Since only the written part is wanted, repeat the records exactly and omit the pictures.
★ ★ ★
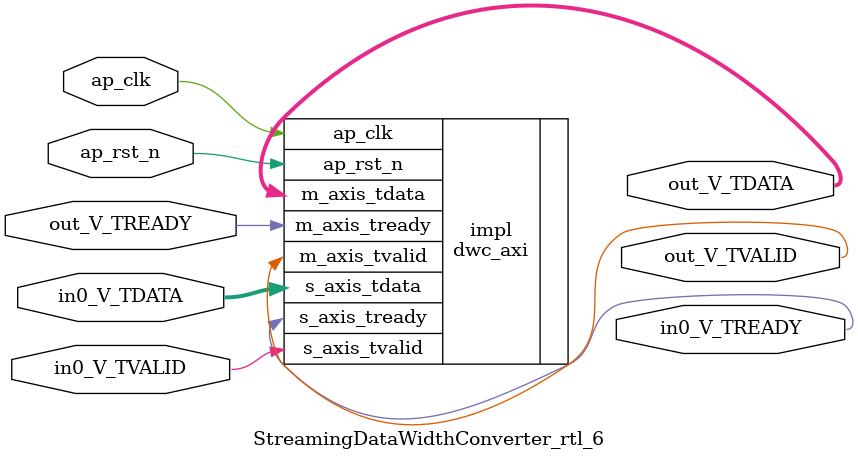
<source format=v>
/******************************************************************************
 * Copyright (C) 2023, Advanced Micro Devices, Inc.
 * All rights reserved.
 *
 * Redistribution and use in source and binary forms, with or without
 * modification, are permitted provided that the following conditions are met:
 *
 *  1. Redistributions of source code must retain the above copyright notice,
 *     this list of conditions and the following disclaimer.
 *
 *  2. Redistributions in binary form must reproduce the above copyright
 *     notice, this list of conditions and the following disclaimer in the
 *     documentation and/or other materials provided with the distribution.
 *
 *  3. Neither the name of the copyright holder nor the names of its
 *     contributors may be used to endorse or promote products derived from
 *     this software without specific prior written permission.
 *
 * THIS SOFTWARE IS PROVIDED BY THE COPYRIGHT HOLDERS AND CONTRIBUTORS "AS IS"
 * AND ANY EXPRESS OR IMPLIED WARRANTIES, INCLUDING, BUT NOT LIMITED TO,
 * THE IMPLIED WARRANTIES OF MERCHANTABILITY AND FITNESS FOR A PARTICULAR
 * PURPOSE ARE DISCLAIMED. IN NO EVENT SHALL THE COPYRIGHT HOLDER OR
 * CONTRIBUTORS BE LIABLE FOR ANY DIRECT, INDIRECT, INCIDENTAL, SPECIAL,
 * EXEMPLARY, OR CONSEQUENTIAL DAMAGES (INCLUDING, BUT NOT LIMITED TO,
 * PROCUREMENT OF SUBSTITUTE GOODS OR SERVICES; LOSS OF USE, DATA, OR PROFITS;
 * OR BUSINESS INTERRUPTION). HOWEVER CAUSED AND ON ANY THEORY OF LIABILITY,
 * WHETHER IN CONTRACT, STRICT LIABILITY, OR TORT (INCLUDING NEGLIGENCE OR
 * OTHERWISE) ARISING IN ANY WAY OUT OF THE USE OF THIS SOFTWARE, EVEN IF
 * ADVISED OF THE POSSIBILITY OF SUCH DAMAGE.
 *****************************************************************************/

module StreamingDataWidthConverter_rtl_6 #(
	parameter  IBITS = 3,
	parameter  OBITS = 27,

	parameter  AXI_IBITS = (IBITS+7)/8 * 8,
	parameter  AXI_OBITS = (OBITS+7)/8 * 8
)(
	//- Global Control ------------------
	(* X_INTERFACE_INFO = "xilinx.com:signal:clock:1.0 ap_clk CLK" *)
	(* X_INTERFACE_PARAMETER = "ASSOCIATED_BUSIF in0_V:out_V, ASSOCIATED_RESET ap_rst_n" *)
	input	ap_clk,
	(* X_INTERFACE_PARAMETER = "POLARITY ACTIVE_LOW" *)
	input	ap_rst_n,

	//- AXI Stream - Input --------------
	output	in0_V_TREADY,
	input	in0_V_TVALID,
	input	[AXI_IBITS-1:0]  in0_V_TDATA,

	//- AXI Stream - Output -------------
	input	out_V_TREADY,
	output	out_V_TVALID,
	output	[AXI_OBITS-1:0]  out_V_TDATA
);

	dwc_axi #(
		.IBITS(IBITS),
		.OBITS(OBITS)
	) impl (
		.ap_clk(ap_clk),
		.ap_rst_n(ap_rst_n),
		.s_axis_tready(in0_V_TREADY),
		.s_axis_tvalid(in0_V_TVALID),
		.s_axis_tdata(in0_V_TDATA),
		.m_axis_tready(out_V_TREADY),
		.m_axis_tvalid(out_V_TVALID),
		.m_axis_tdata(out_V_TDATA)
	);

endmodule

</source>
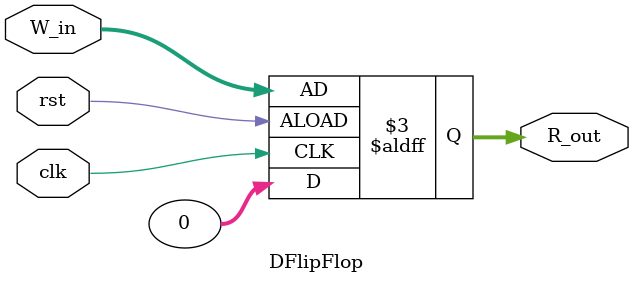
<source format=v>
`timescale 1ns / 1ps


module DFlipFlop #(parameter WIDTH = 32)(
        input wire clk,
        input wire rst,
        input wire[WIDTH-1:0] W_in,
        output reg[WIDTH-1:0] R_out
    );
    always @(posedge clk or negedge rst) begin
        if (rst == 1'b1) R_out <= {WIDTH{1'b0}};
        else begin
            R_out <= W_in;
        end
    end
endmodule

</source>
★ ★ ★
- _OUTPUT OF THE EXERCISE_
<source format=v>
/******************************************************************************
 * Copyright (C) 2023, Advanced Micro Devices, Inc.
 * All rights reserved.
 *
 * Redistribution and use in source and binary forms, with or without
 * modification, are permitted provided that the following conditions are met:
 *
 *  1. Redistributions of source code must retain the above copyright notice,
 *     this list of conditions and the following disclaimer.
 *
 *  2. Redistributions in binary form must reproduce the above copyright
 *     notice, this list of conditions and the following disclaimer in the
 *     documentation and/or other materials provided with the distribution.
 *
 *  3. Neither the name of the copyright holder nor the names of its
 *     contributors may be used to endorse or promote products derived from
 *     this software without specific prior written permission.
 *
 * THIS SOFTWARE IS PROVIDED BY THE COPYRIGHT HOLDERS AND CONTRIBUTORS "AS IS"
 * AND ANY EXPRESS OR IMPLIED WARRANTIES, INCLUDING, BUT NOT LIMITED TO,
 * THE IMPLIED WARRANTIES OF MERCHANTABILITY AND FITNESS FOR A PARTICULAR
 * PURPOSE ARE DISCLAIMED. IN NO EVENT SHALL THE COPYRIGHT HOLDER OR
 * CONTRIBUTORS BE LIABLE FOR ANY DIRECT, INDIRECT, INCIDENTAL, SPECIAL,
 * EXEMPLARY, OR CONSEQUENTIAL DAMAGES (INCLUDING, BUT NOT LIMITED TO,
 * PROCUREMENT OF SUBSTITUTE GOODS OR SERVICES; LOSS OF USE, DATA, OR PROFITS;
 * OR BUSINESS INTERRUPTION). HOWEVER CAUSED AND ON ANY THEORY OF LIABILITY,
 * WHETHER IN CONTRACT, STRICT LIABILITY, OR TORT (INCLUDING NEGLIGENCE OR
 * OTHERWISE) ARISING IN ANY WAY OUT OF THE USE OF THIS SOFTWARE, EVEN IF
 * ADVISED OF THE POSSIBILITY OF SUCH DAMAGE.
 *****************************************************************************/

module StreamingDataWidthConverter_rtl_6 #(
	parameter  IBITS = 3,
	parameter  OBITS = 27,

	parameter  AXI_IBITS = (IBITS+7)/8 * 8,
	parameter  AXI_OBITS = (OBITS+7)/8 * 8
)(
	//- Global Control ------------------
	(* X_INTERFACE_INFO = "xilinx.com:signal:clock:1.0 ap_clk CLK" *)
	(* X_INTERFACE_PARAMETER = "ASSOCIATED_BUSIF in0_V:out_V, ASSOCIATED_RESET ap_rst_n" *)
	input	ap_clk,
	(* X_INTERFACE_PARAMETER = "POLARITY ACTIVE_LOW" *)
	input	ap_rst_n,

	//- AXI Stream - Input --------------
	output	in0_V_TREADY,
	input	in0_V_TVALID,
	input	[AXI_IBITS-1:0]  in0_V_TDATA,

	//- AXI Stream - Output -------------
	input	out_V_TREADY,
	output	out_V_TVALID,
	output	[AXI_OBITS-1:0]  out_V_TDATA
);

	dwc_axi #(
		.IBITS(IBITS),
		.OBITS(OBITS)
	) impl (
		.ap_clk(ap_clk),
		.ap_rst_n(ap_rst_n),
		.s_axis_tready(in0_V_TREADY),
		.s_axis_tvalid(in0_V_TVALID),
		.s_axis_tdata(in0_V_TDATA),
		.m_axis_tready(out_V_TREADY),
		.m_axis_tvalid(out_V_TVALID),
		.m_axis_tdata(out_V_TDATA)
	);

endmodule

</source>
<source format=v>
`timescale 1ns / 1ps


module DFlipFlop #(parameter WIDTH = 32)(
        input wire clk,
        input wire rst,
        input wire[WIDTH-1:0] W_in,
        output reg[WIDTH-1:0] R_out
    );
    always @(posedge clk or negedge rst) begin
        if (rst == 1'b1) R_out <= {WIDTH{1'b0}};
        else begin
            R_out <= W_in;
        end
    end
endmodule

</source>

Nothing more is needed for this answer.